Die katholische Stadt-Elementarschule besteht aus
2 Realklassen als höhere Vorbereitung für Gymnasien, Realschulen
etc. und als 6 Knaben und 5 Mädchenklassen. Die evangelische Elementarschule
hat 3 Klassen für Schüler und Schülerinnen. Mit der Elementarschule
ist eine Industrieschule für arme Mädchen aller Confessionen
verbunden. Außerdem besteht hier eine sehr blühende und nützliche
Handwerker-Fortbildungsschule, eine jüdische Privatschule und 2 höhere
Töchterschulen, von denen die eine Ursuliner-Klosterschwestern leiten.

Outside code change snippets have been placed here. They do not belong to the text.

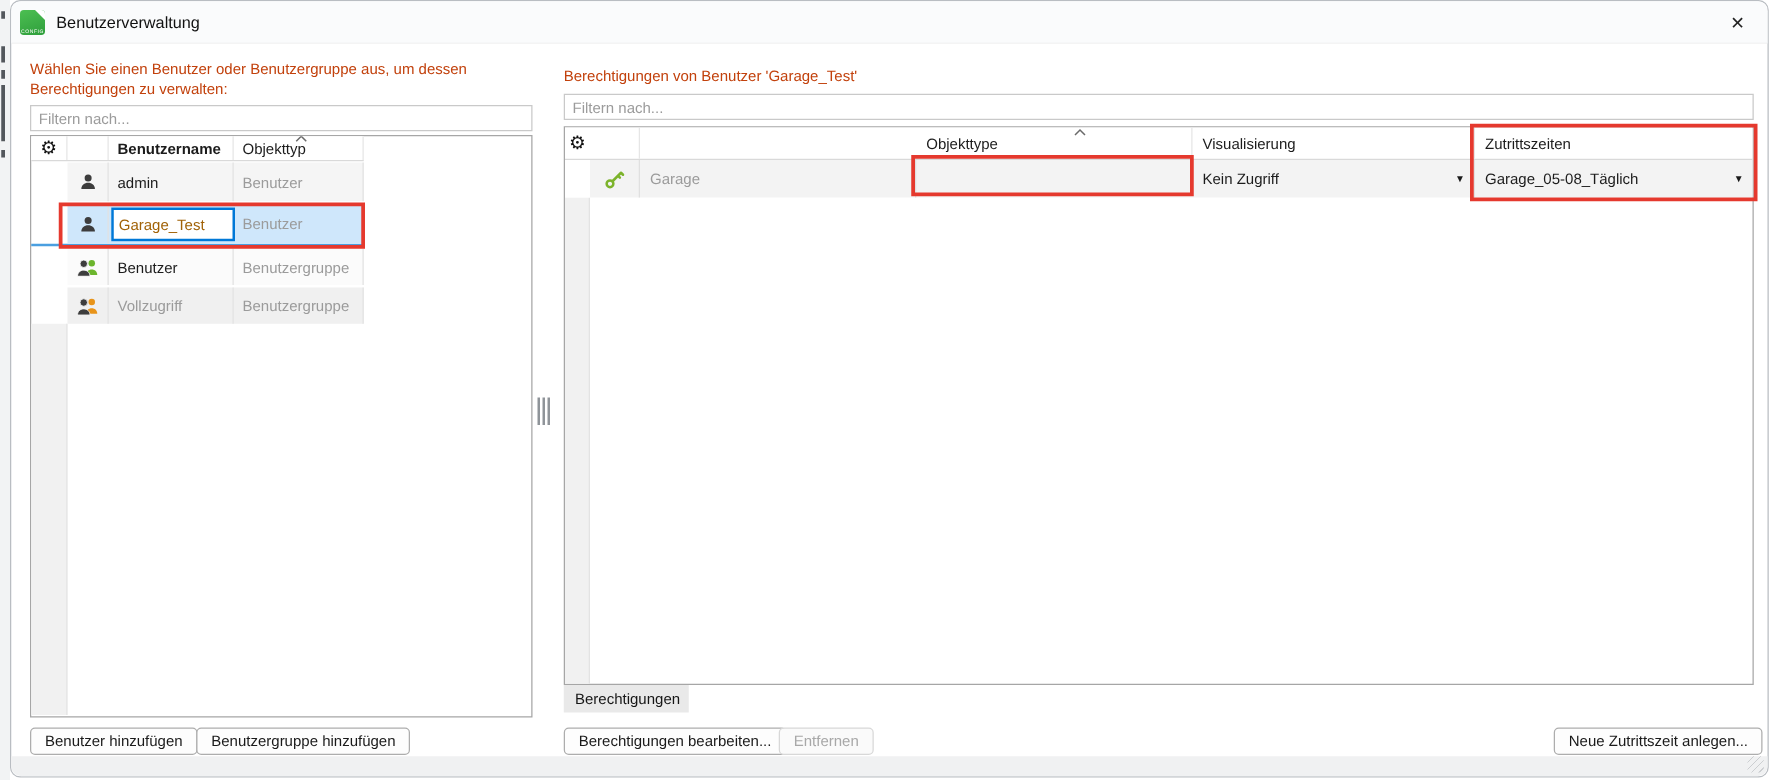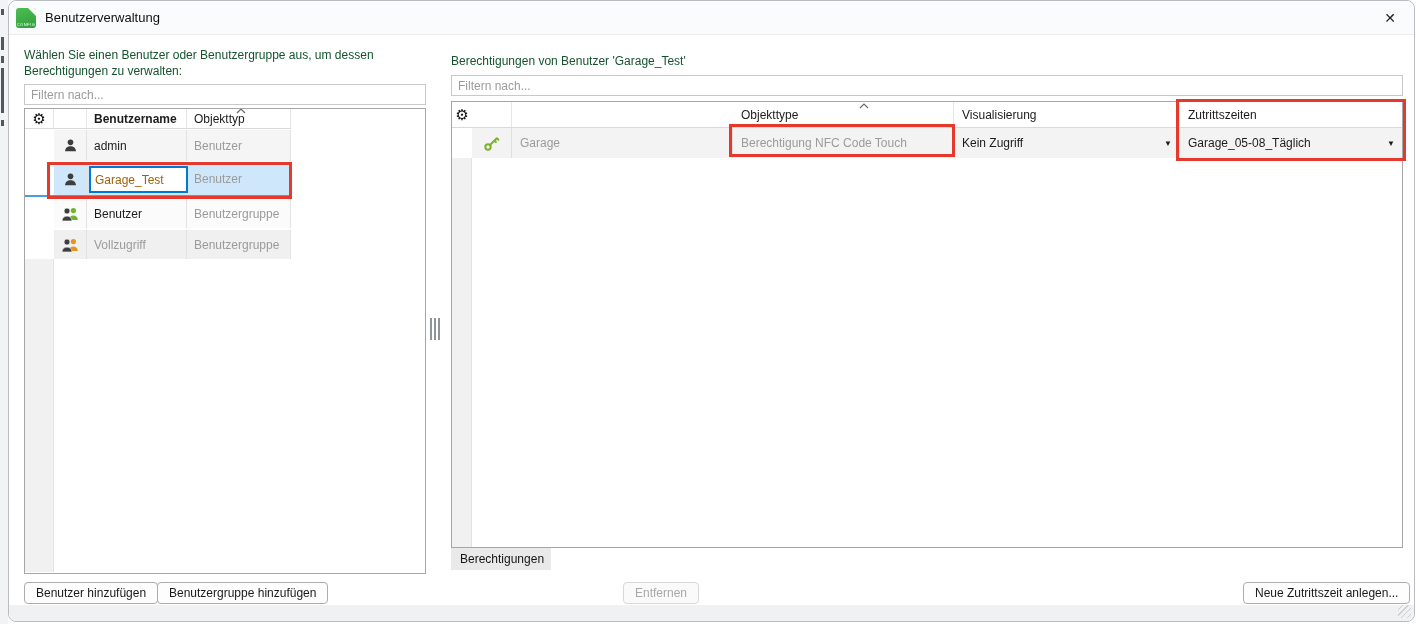--- a/index.html
+++ b/index.html
@@ -32,21 +32,21 @@
     background:repeating-linear-gradient(135deg, transparent 0 3px, #c3c6c9 3px 4px); opacity:.8; }
 
   
   .filter-input { position:absolute; height:21px; border:1px solid #c9c9c9; background:#fff;
     font-family:"Liberation Sans", sans-serif; font-size:12px; padding:0 6px; color:#1c1c1c; outline:none; }
   .filter-input::placeholder { color:#9b9b9b; }
   .btn { position:absolute; height:22px; padding:0 11px; background:#fdfdfd; border:1px solid #adadad;
     border-radius:4px; font-family:"Liberation Sans", sans-serif; font-size:12px; color:#1a1a1a; cursor:pointer; }
   .btn.disabled { color:#a8a8a8; border-color:#d8d8d8; background:#fafafa; cursor:default; }
 
-  .panel-text { position:absolute; line-height:16px; color:#14532d; }
+  .panel-text { position:absolute; line-height:16px; color:#c2410c; }
 
   
   .tbl { position:absolute; background:#fff; border:1px solid #a6a6a6; }
   .cell { position:absolute; overflow:hidden; white-space:nowrap; }
   .muted { color:#9b9b9b; }
   .gear { font-size:15px; color:#111; line-height:20px; cursor:pointer; }
   .sort-caret { position:absolute; }
 
   
   .lt-header { position:absolute; left:0; top:0; width:266px; height:20px; background:#fff;
@@ -231,34 +231,34 @@
 
       <div class="rt-row">
         <div class="cell rc-gear" style="background:#fff;"></div>
         <div class="cell rc-icon">
           <svg width="17" height="17" viewBox="0 0 17 17" fill="none" stroke="#7CB32B">
             <circle cx="5" cy="12" r="2.7" stroke-width="2"></circle>
             <path d="M7 10 L13.8 3.2 M13.8 3.2 l1.6 1.6 M11.4 5.6 l1.5 1.5" stroke-width="2" stroke-linecap="round"></path>
           </svg>
         </div>
         <div class="cell rc-bez muted">Garage</div>
-        <div class="cell rc-obj muted">Berechtigung NFC Code Touch</div>
         <div class="cell rc-vis">
           <span>Kein Zugriff</span>
           <span class="dd-arrow">▼</span>
         </div>
         <div class="cell rc-zut">
           <span>Garage_05-08_Täglich</span>
           <span class="dd-arrow">▼</span>
         </div>
       </div>
     </div>
 
     <div class="tab">Berechtigungen</div>
 
+    <button class="btn" style="left:442px; top:581px;">Berechtigungen bearbeiten...</button>
     <button class="btn disabled" style="left:614px; top:581px;">Entfernen</button>
     <button class="btn" style="left:1234px; top:581px;">Neue Zutrittszeit anlegen...</button>
 
     <div class="footer-strip">
       <div class="resize-grip"></div>
     </div>
   </div>
 
   <div class="red-box" style="left:47px; top:162px; width:245px; height:37px;"></div>
   <div class="red-box" style="left:729px; top:124px; width:226px; height:33px;"></div>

die katholische Elementarschule besuchten 1863 639 Schüler und 549
Schülerinnen, die evangelische Elementarschule aber 260 Schüler
und Schülerinnen, so daß im Ganzen 1448 Schüler und Schülerinnen
öffentlichen Unterricht genießen.
Das Elementarschul-Gebäude wurde 1826 erbaut
und soll 1864 noch ein zweites gebaut werden. Die von der Freimaurerloge
begründete und mit 30 Schülern besetzte Taubstummen-Anstalt ist
1862 an der vorerwähnten Verein übergegangen.